Electronic component protection for IoT devices
One of the latest electronic component protection methods being used in the consumer IoT industry is plasma nano-coating technology. This technology is already widely used in consumer electronics and works by using plasma to bond an invisibly thin, ultra-light, uniform layer of polymer to surfaces – providing protection from water damage and corrosion to treated PCBAs’ (printed circuit board assembly) electrical components. Simon Vogt, CCO at P2i, explains.
Internal component protection is essential to the effectiveness of consumer IoT devices. Consumer IoT is designed to work in isolation with no maintenance from the user (other than perhaps the occasional dust). Consumers expect them to keep working and to continue to provide that desired convenience and security.
However, there are two key challenges with traditional water protection methods that affect the quality of internal electronic component protection and subsequently the reliability and durability of consumer IoT devices. Firstly, traditional water protection methods degrade over time, leaving devices more vulnerable to water and corrosion damage as time goes on. Secondly, they don’t have the ability to protect all components.
Conformal coatings, for example, crack overtime and leave components susceptible to damage. They are also too thick to protect every component and would render some components, such as mechanical switches, unable to function entirely.
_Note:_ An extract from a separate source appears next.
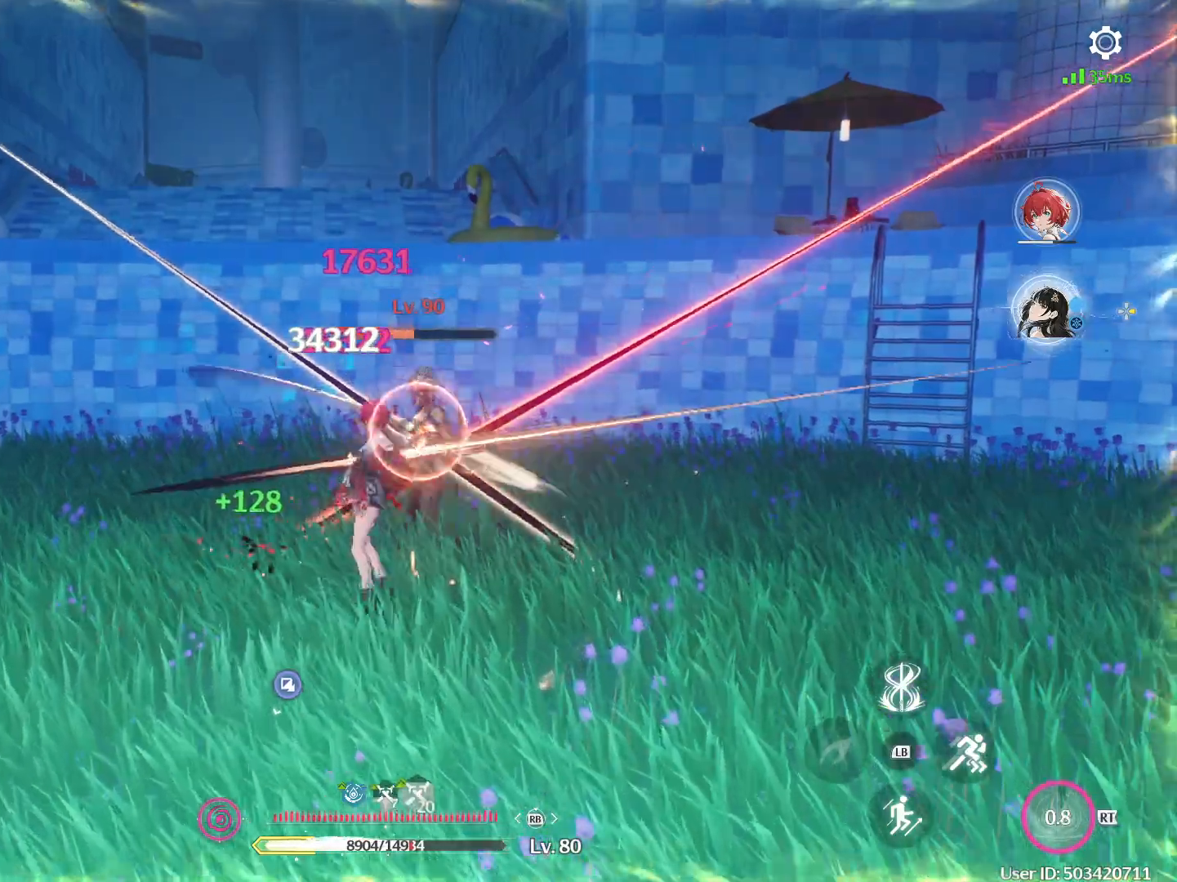
{"buttons": ["R1"], "left_stick": "up-right", "right_stick": "center", "events": [[83, "R1", "up"], [300, "R1", "down"]]}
Nano-coating solutions, however, provide devices with life-time protection, don’t degrade over time, and are ultra-thin so that they can be used to treat an entire PCBA and protect all components from water damage.
The ‘risks’ consumers are willing to take with their IoT devices is a strong indicator that user expectations around water/corrosion protection, reliability, and durability are increasing. If positioned exteriorly, consumer IoT devices (such as smart locks) are vulnerable to adverse weather conditions including rain and even salt fog in coastal areas.
For those inside the home, we’re seeing an increasing number of people using their devices in areas that pose a higher risk to corrosion and water damage. For example, over half of smart speaker owners use them in the kitchen where they can be exposed to humidity and steam from cooking. Furthermore, nearly a third of owners use them in the bathroom where they are vulnerable to a plethora of water-related accidents.